#### How to complete this task
Turn every text line in the rows that follow into a JSON list of strings, one string per line, with blank lines skipped and the pictures left out.

Dataset records START

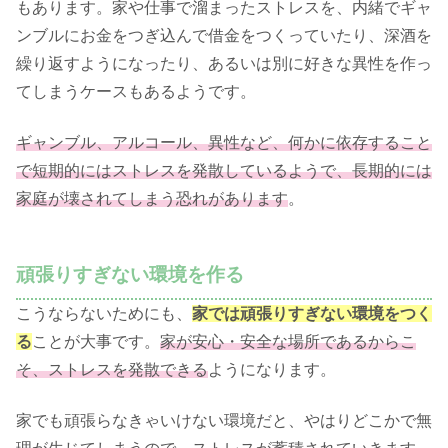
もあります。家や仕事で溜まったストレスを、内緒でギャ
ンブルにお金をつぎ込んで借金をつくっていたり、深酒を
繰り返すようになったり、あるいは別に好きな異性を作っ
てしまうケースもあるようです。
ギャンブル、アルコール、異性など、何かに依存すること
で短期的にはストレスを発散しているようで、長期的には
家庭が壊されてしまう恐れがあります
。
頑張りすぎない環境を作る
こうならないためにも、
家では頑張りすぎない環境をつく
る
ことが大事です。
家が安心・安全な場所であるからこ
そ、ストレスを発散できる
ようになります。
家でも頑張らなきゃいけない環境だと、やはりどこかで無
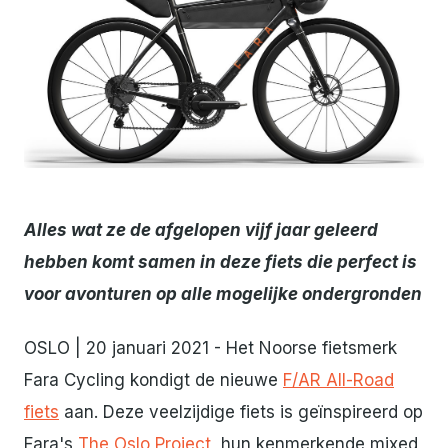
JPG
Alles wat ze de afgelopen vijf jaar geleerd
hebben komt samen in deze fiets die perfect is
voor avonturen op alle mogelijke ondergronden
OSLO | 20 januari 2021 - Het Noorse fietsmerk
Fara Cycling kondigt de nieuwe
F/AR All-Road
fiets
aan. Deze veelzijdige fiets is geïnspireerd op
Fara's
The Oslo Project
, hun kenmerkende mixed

Dataset records END

#### Solution to the problem
[
  "もあります。家や仕事で溜まったストレスを、内緒でギャ",
  "ンブルにお金をつぎ込んで借金をつくっていたり、深酒を",
  "繰り返すようになったり、あるいは別に好きな異性を作っ",
  "てしまうケースもあるようです。",
  "ギャンブル、アルコール、異性など、何かに依存すること",
  "で短期的にはストレスを発散しているようで、長期的には",
  "家庭が壊されてしまう恐れがあります",
  "。",
  "頑張りすぎない環境を作る",
  "こうならないためにも、",
  "家では頑張りすぎない環境をつく",
  "る",
  "ことが大事です。",
  "家が安心・安全な場所であるからこ",
  "そ、ストレスを発散できる",
  "ようになります。",
  "家でも頑張らなきゃいけない環境だと、やはりどこかで無",
  "JPG",
  "Alles wat ze de afgelopen vijf jaar geleerd",
  "hebben komt samen in deze fiets die perfect is",
  "voor avonturen op alle mogelijke ondergronden",
  "OSLO | 20 januari 2021 - Het Noorse fietsmerk",
  "Fara Cycling kondigt de nieuwe",
  "F/AR All-Road",
  "fiets",
  "aan. Deze veelzijdige fiets is geïnspireerd op",
  "Fara's",
  "The Oslo Project",
  ", hun kenmerkende mixed"
]